### What is being asked:
Retype the following lines exactly, from the very start of the material through the line that contains "UNESCO World Heritage Committee and".

Start of Data for the task

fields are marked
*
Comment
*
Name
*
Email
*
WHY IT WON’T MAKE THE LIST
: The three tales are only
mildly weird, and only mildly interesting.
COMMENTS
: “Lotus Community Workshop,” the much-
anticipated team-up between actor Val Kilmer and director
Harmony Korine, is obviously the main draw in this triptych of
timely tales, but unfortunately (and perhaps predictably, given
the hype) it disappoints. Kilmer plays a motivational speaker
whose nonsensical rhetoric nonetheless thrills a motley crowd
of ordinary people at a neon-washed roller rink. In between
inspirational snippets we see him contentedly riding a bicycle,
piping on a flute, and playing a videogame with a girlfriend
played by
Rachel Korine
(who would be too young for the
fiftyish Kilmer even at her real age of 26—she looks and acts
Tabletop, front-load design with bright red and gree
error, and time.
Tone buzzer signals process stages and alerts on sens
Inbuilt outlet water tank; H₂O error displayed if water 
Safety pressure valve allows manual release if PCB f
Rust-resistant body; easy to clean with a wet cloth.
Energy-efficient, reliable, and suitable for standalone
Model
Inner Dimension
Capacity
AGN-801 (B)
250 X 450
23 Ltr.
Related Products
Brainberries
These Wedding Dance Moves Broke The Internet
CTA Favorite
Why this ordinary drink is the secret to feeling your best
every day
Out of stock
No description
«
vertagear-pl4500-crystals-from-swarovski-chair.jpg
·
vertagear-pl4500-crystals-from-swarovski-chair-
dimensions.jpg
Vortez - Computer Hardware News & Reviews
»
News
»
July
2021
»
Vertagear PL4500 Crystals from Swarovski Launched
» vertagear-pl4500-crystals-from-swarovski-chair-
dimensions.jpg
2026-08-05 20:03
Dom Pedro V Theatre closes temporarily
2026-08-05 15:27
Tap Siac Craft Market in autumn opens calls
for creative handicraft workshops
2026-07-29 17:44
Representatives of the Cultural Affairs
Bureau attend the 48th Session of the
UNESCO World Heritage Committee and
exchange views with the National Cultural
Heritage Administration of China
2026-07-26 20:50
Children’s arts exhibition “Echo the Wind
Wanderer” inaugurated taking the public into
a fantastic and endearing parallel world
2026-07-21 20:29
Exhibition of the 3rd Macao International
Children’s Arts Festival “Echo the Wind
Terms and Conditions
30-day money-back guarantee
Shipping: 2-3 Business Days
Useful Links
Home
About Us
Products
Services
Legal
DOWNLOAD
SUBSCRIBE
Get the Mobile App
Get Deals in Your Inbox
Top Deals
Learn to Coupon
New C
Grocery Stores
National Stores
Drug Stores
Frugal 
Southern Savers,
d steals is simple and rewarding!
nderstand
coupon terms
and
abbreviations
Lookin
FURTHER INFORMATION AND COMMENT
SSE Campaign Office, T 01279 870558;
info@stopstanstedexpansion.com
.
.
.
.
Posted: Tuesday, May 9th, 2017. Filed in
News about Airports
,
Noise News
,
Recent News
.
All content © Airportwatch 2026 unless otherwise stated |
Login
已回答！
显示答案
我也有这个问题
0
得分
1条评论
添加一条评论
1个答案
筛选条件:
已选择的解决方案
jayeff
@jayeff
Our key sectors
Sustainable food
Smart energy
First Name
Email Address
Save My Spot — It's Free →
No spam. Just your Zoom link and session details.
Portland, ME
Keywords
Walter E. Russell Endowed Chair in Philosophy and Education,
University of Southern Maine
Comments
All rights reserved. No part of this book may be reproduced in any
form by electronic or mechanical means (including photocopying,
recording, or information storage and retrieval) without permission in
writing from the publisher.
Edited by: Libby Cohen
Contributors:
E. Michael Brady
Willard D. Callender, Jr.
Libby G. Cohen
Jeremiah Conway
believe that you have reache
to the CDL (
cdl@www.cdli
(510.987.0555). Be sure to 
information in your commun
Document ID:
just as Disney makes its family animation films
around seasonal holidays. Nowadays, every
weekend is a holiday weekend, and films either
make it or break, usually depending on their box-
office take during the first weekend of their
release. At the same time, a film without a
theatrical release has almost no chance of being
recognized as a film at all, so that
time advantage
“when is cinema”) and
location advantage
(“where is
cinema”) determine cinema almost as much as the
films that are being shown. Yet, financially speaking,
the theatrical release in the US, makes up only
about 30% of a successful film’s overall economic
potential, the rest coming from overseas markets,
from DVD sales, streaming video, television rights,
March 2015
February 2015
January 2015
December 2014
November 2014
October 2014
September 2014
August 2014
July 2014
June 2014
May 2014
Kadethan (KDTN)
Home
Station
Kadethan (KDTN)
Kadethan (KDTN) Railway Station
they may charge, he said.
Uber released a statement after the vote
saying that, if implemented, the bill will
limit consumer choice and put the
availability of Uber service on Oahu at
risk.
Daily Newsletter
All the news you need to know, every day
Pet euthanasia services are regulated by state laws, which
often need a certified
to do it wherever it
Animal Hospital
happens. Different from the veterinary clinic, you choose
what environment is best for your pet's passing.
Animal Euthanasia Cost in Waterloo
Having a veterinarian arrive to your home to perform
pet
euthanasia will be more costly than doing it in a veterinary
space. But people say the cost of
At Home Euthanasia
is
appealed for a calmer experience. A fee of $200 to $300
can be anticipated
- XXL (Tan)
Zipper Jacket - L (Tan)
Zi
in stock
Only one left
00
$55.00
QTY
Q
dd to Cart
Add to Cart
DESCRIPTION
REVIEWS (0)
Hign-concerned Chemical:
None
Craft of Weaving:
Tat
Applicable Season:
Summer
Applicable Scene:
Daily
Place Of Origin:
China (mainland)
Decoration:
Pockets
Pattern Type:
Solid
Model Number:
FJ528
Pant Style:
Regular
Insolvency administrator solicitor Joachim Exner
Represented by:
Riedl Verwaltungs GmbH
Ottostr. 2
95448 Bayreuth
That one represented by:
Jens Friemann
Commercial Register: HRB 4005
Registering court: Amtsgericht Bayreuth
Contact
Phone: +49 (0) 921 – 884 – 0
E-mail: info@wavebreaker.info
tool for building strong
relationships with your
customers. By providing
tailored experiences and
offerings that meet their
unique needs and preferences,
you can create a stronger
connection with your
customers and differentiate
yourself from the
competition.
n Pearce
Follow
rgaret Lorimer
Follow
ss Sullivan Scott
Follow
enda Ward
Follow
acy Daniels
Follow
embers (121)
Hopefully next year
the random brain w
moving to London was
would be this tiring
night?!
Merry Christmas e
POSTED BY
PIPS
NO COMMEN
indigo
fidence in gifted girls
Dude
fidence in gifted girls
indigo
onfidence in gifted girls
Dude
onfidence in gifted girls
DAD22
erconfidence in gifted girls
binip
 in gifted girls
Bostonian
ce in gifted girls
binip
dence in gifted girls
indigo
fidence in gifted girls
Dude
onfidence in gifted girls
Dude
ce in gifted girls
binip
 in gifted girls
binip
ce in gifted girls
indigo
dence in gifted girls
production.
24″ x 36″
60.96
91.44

End of Data for the task

### Output of the exercise:
fields are marked
*
Comment
*
Name
*
Email
*
WHY IT WON’T MAKE THE LIST
: The three tales are only
mildly weird, and only mildly interesting.
COMMENTS
: “Lotus Community Workshop,” the much-
anticipated team-up between actor Val Kilmer and director
Harmony Korine, is obviously the main draw in this triptych of
timely tales, but unfortunately (and perhaps predictably, given
the hype) it disappoints. Kilmer plays a motivational speaker
whose nonsensical rhetoric nonetheless thrills a motley crowd
of ordinary people at a neon-washed roller rink. In between
inspirational snippets we see him contentedly riding a bicycle,
piping on a flute, and playing a videogame with a girlfriend
played by
Rachel Korine
(who would be too young for the
fiftyish Kilmer even at her real age of 26—she looks and acts
Tabletop, front-load design with bright red and gree
error, and time.
Tone buzzer signals process stages and alerts on sens
Inbuilt outlet water tank; H₂O error displayed if water 
Safety pressure valve allows manual release if PCB f
Rust-resistant body; easy to clean with a wet cloth.
Energy-efficient, reliable, and suitable for standalone
Model
Inner Dimension
Capacity
AGN-801 (B)
250 X 450
23 Ltr.
Related Products
Brainberries
These Wedding Dance Moves Broke The Internet
CTA Favorite
Why this ordinary drink is the secret to feeling your best
every day
Out of stock
No description
«
vertagear-pl4500-crystals-from-swarovski-chair.jpg
·
vertagear-pl4500-crystals-from-swarovski-chair-
dimensions.jpg
Vortez - Computer Hardware News & Reviews
»
News
»
July
2021
»
Vertagear PL4500 Crystals from Swarovski Launched
» vertagear-pl4500-crystals-from-swarovski-chair-
dimensions.jpg
2026-08-05 20:03
Dom Pedro V Theatre closes temporarily
2026-08-05 15:27
Tap Siac Craft Market in autumn opens calls
for creative handicraft workshops
2026-07-29 17:44
Representatives of the Cultural Affairs
Bureau attend the 48th Session of the
UNESCO World Heritage Committee and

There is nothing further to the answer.